The Connecticut Chiefs hockey teams donated clothes, toiletries, furniture and more to a family of eight in need for the holidays.
Youth Ice Hockey Teams Give Back
NEWINGTON - Ice hockey is unique.
It delivers a combination of speed, finesse, and physicality that seems to stand in a category of its own, but that is not the only element that sets it apart from other sports. Pay attention to what happens after the goalie covers the puck to bring play to a halt. Watch the way his teammates swarm the net, ready to take on any opposing player that dares so much as lay a finger on him.
Hockey players look out for one another. Sure, athletes in other sports, more likely than not, are programmed to do the same, but in a game that is physical--and often times violent--this type of courage is brought into the spotlight far more often and carries even greater weight.
For the players and parents of the Connecticut Chiefs Bantam 98 and U-16 hockey teams, it was about looking out for someone. But they took this principle beyond the confines of the ice rink and into the community, where an underprivileged family, a single mother with seven children, was in need of the zealous camaraderie that characterizes the game of hockey.
“You’re talking about 13, 14, to 16-year-olds,” said Connecticut Chiefs co-owner Derek Barbour. “Most of them come from relatively affluent families--not like millionaires, but solid middle class families. I think it was a wake-up call for some of them--got to see how the other half lives.”
Not only see how those less fortunate live, but play a role in enhancing that. During the holiday season, traditionally a time of giving, the Chiefs players went above and beyond the call of duty, supplying the family with clothes, toiletries, furniture, appliances, and even a DVD player and television set.
“I like to think we helped out a lot, not just with frivolous things [but] things that will be there long after Christmas Day,” Barbour said.

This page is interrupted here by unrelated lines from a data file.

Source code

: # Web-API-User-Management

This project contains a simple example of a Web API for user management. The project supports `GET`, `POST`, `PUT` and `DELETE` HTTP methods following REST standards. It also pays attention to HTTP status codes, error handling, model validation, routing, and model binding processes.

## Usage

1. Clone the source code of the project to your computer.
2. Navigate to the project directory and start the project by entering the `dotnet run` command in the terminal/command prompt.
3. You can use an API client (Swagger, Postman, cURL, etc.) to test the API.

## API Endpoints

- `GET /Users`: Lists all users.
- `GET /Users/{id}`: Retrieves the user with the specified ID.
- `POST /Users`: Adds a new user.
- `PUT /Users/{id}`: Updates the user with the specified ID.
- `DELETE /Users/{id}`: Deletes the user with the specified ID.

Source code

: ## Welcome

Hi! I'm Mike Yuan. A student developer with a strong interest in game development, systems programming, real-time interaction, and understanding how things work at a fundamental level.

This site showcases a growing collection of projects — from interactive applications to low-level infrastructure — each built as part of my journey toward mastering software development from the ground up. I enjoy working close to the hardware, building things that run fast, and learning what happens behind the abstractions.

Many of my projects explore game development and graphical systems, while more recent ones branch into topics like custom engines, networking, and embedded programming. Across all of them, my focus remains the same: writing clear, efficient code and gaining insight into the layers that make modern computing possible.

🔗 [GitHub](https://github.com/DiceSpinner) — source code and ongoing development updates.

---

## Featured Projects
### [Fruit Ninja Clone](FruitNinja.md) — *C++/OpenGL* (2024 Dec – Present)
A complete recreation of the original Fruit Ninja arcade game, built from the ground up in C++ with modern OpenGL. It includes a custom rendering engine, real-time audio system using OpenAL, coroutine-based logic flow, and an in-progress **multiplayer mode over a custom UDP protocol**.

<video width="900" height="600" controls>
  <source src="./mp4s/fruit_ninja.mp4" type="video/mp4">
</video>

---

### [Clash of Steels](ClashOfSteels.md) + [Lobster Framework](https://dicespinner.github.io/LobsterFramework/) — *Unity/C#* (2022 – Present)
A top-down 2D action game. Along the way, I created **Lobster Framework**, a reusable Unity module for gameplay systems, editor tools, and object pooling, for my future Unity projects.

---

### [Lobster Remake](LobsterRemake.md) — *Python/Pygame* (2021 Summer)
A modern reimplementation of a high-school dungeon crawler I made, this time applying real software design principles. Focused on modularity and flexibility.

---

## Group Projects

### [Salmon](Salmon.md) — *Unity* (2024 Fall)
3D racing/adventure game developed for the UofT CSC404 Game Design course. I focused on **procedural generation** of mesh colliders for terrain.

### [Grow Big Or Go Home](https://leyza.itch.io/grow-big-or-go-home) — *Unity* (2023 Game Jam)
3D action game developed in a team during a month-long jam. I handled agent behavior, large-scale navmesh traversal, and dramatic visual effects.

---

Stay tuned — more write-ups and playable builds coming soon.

The nonprofit Village for Children and Families, Inc. provided the teams with a template of essentials the family was lacking, but the Connecticut Chiefs is an organization dedicated to developing players into future prep level and Division I prospects, and if such endeavors have taught its members anything, it’s that achieving the bare minimum is never enough.
“We need that, and a lot more, to be frank,” Barbour said. “We decided to make an impact. Not just meet the need, but be Santa Claus. The bigger the job, the better it is. A lot of these people aren’t used to doing things small. When they do it, they do it large.”
It’s probably worth mentioning that the Chiefs players and parents did not solicit donations to come up with the items, but bought them--out of pocket--themselves.
“This is just another task they take on,” Barbour said. “I give full credit to the moms--they’re the ones that are the driving force behind this.”
It truly became a team effort when word got around about the campaign and community members from outside the organization offered to chip in.
“There was one instance where one of the mothers was talking about it to some of her friends on her street and then they got involved,” Barbour said.